Bernstein in Clink
Just beyond Devizes in Wiltshire there was a sign with the word OPERA written large. This targeted the venue of a performance that evening, March 10, the last of four, of Bernstein's West Side Story in HM Prison, Erlestoke, in an enclave, low buildings; with high wire mesh walls (you would need strong wire cutters to evade the security). Close on five hundred men are locked in with a staff of 400 'carers'.
The cast consists of prison inmates except for the male lead Robin Bailey, 'Jet' – well cast, fine voice in the Romeo role, and the ten girls headed by Welsh soprano, Caryl Hughes, every inch and beautifully sounded note a 'Juliet'. These were professional, the rest residents. There were five hundred closely packed in the audience, all duly finger-printed and ticketed, a captive audience in two senses because the performance was first class.
Like the score itself. If only one work by Bernstein were to survive, West Side Story surely should be that one, together with Rosenkavalier, Turandot through to Peter Grimes and other Britten numbers. Interesting that at least three of the masterpieces of the 20th century are hybrids, in corporating music of a popular style, jazz, musicals and so on. West Side begins with jazz and ends (somewhere) with a number that is almost Brahmsian. Inspiration ran high with at least half a dozen hits and masterly continuity. Toby Purser directed a small combo that did justice to a work that goes to the heart and is emotionally provoking.
The production (Nikki Woolaston) was of a thoroughly professional standard, dancing, costumes to match.
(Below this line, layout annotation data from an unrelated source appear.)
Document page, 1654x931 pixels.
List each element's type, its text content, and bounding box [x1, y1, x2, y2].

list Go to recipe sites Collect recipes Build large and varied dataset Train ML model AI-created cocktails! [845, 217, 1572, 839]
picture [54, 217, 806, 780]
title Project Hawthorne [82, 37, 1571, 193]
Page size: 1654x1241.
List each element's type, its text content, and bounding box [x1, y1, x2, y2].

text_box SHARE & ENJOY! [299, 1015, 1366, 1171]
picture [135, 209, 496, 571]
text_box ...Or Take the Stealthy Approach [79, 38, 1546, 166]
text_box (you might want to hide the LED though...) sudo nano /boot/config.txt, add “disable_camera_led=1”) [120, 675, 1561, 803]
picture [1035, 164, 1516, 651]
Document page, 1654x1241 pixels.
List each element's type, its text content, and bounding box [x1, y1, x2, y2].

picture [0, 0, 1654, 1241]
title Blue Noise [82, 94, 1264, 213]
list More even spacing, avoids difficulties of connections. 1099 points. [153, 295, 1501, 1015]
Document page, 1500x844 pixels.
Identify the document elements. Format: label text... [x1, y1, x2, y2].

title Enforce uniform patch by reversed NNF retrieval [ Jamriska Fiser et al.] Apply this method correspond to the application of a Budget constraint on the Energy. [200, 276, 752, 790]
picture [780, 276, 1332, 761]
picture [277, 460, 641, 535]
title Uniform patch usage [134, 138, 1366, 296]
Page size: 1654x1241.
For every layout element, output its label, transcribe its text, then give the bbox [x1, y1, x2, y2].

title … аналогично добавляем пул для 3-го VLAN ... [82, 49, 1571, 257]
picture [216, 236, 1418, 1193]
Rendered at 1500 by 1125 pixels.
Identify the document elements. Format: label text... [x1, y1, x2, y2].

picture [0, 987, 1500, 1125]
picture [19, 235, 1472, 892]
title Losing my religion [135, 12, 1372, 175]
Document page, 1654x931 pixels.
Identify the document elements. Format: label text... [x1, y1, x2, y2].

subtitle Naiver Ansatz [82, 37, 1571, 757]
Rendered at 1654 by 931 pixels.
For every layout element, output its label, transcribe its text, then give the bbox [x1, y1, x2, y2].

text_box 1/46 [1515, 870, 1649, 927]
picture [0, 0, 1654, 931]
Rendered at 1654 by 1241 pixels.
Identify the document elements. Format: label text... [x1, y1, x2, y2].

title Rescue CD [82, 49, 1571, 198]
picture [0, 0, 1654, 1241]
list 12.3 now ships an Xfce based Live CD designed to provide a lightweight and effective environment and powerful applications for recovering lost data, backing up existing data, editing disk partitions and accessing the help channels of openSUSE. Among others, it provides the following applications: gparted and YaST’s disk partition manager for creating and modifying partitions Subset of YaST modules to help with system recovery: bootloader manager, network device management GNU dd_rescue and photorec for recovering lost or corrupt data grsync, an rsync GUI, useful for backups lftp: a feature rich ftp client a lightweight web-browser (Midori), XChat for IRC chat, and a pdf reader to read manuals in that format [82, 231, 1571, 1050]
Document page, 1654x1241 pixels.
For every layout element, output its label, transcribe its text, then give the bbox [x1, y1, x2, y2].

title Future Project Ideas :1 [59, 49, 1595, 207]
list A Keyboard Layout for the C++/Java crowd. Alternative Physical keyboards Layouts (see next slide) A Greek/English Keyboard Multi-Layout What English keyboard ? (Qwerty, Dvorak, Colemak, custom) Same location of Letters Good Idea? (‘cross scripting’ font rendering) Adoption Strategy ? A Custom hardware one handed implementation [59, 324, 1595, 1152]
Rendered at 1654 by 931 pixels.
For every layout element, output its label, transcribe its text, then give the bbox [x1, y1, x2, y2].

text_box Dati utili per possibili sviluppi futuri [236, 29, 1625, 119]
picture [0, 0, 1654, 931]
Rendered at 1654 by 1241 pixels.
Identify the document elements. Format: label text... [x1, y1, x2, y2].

The idea of prison performances was conceived by Wasfi Kani, music director of Pimlico Opera and I remember seeing Sweeney Todd some twenty-two years ago in Wormwood Scrubs (in the murderer's wing!) Each year sees performances in various gaols in London and the home countries. Authorities, inmates and audiences have all enjoyed the experiences. How many prisoners have gone straight as a result is not known.